:: Exercise details ::
In this exercise, the entries below include pictures. Repeat exactly the lines from the line with "white door frame 2947" to the line with "silver sedan: 9.27", including both, but without the pictures.

------ Data for the task

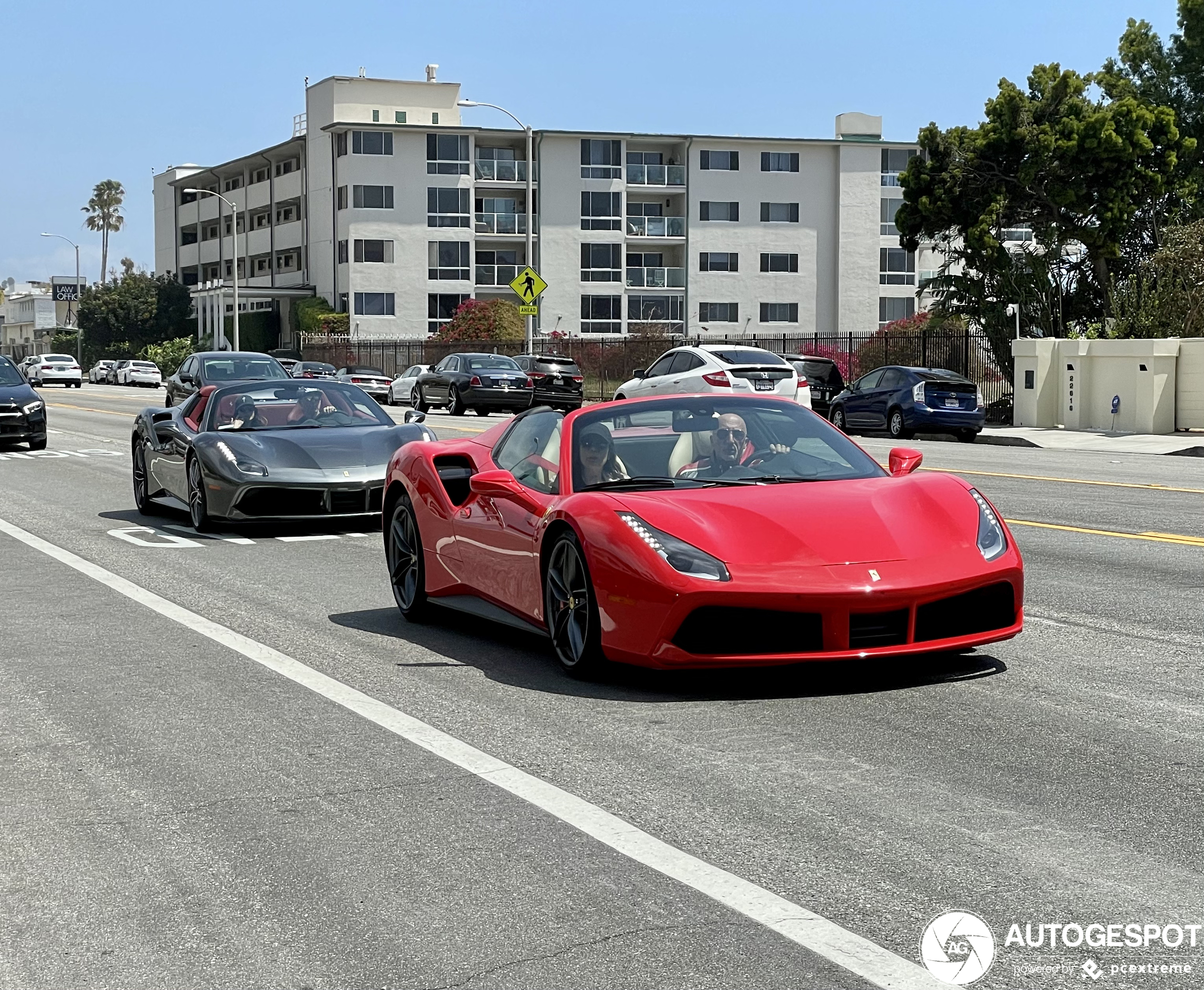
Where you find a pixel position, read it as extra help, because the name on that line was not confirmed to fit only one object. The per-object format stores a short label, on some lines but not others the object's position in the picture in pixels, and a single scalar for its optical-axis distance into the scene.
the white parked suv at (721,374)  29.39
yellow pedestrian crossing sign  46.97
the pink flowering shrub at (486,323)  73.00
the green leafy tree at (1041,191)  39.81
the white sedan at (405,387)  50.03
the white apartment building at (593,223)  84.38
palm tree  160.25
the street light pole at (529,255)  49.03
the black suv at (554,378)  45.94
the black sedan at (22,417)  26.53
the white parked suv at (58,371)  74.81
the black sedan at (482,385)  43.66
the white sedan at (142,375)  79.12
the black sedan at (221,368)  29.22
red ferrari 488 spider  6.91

------------
------ Data for the task

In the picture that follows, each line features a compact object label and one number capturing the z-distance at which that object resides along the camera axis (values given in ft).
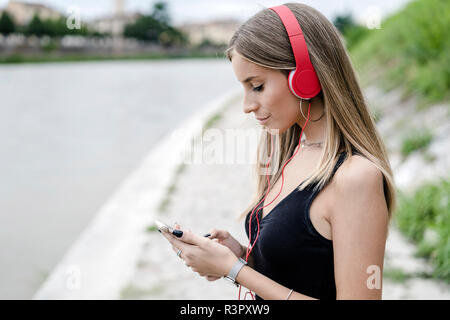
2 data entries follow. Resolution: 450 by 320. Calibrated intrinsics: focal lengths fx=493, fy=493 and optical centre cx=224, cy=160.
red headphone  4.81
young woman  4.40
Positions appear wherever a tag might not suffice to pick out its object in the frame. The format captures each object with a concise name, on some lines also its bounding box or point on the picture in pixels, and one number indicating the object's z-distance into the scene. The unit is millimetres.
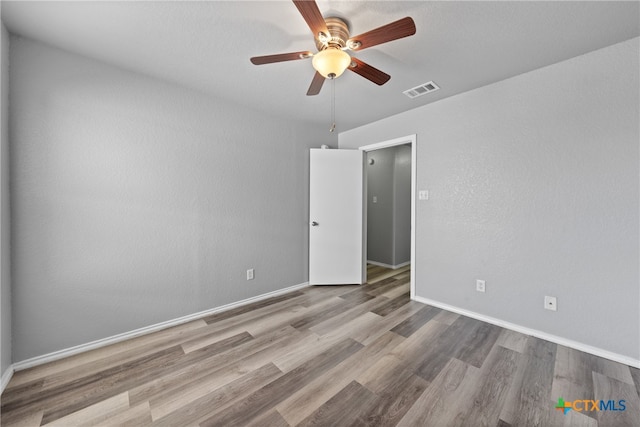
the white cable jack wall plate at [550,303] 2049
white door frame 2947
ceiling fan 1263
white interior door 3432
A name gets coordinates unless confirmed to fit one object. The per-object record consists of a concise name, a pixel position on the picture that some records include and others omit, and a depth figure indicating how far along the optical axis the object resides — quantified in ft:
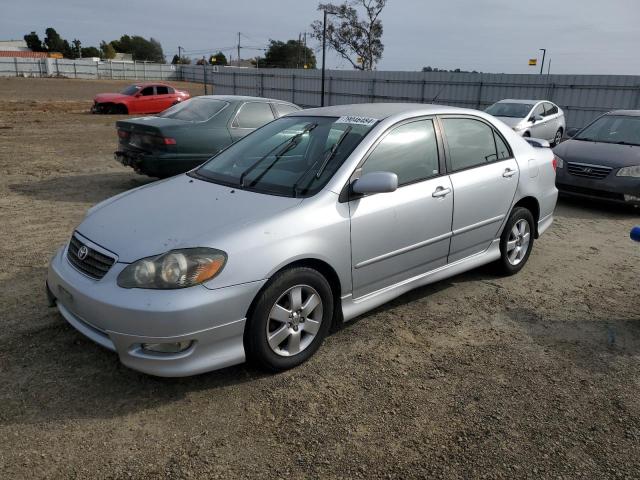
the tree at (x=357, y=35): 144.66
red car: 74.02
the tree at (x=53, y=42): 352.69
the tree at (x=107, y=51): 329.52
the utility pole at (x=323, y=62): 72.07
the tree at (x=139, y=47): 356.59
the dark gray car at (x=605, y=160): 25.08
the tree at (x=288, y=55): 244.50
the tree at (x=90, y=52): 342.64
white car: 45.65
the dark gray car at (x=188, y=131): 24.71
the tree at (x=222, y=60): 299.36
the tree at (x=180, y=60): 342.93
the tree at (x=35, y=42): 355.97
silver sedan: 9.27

------------

:: Task result ::
white door frame 2947
ceiling fan 1263
white interior door 3432
A name gets coordinates unless confirmed to fit one object. The per-object record consists of a concise name, a pixel position on the picture that some records include and others omit, and a depth figure indicating how far along the optical axis the object resides — quantified in ft:
the tree at (x=357, y=35): 144.66
red car: 74.02
the tree at (x=53, y=42): 352.69
the tree at (x=107, y=51): 329.52
the utility pole at (x=323, y=62): 72.07
the tree at (x=139, y=47): 356.59
the dark gray car at (x=605, y=160): 25.08
the tree at (x=288, y=55): 244.50
the tree at (x=90, y=52): 342.64
white car: 45.65
the dark gray car at (x=188, y=131): 24.71
the tree at (x=222, y=60): 299.36
the tree at (x=180, y=60): 342.93
the tree at (x=35, y=42): 355.97
silver sedan: 9.27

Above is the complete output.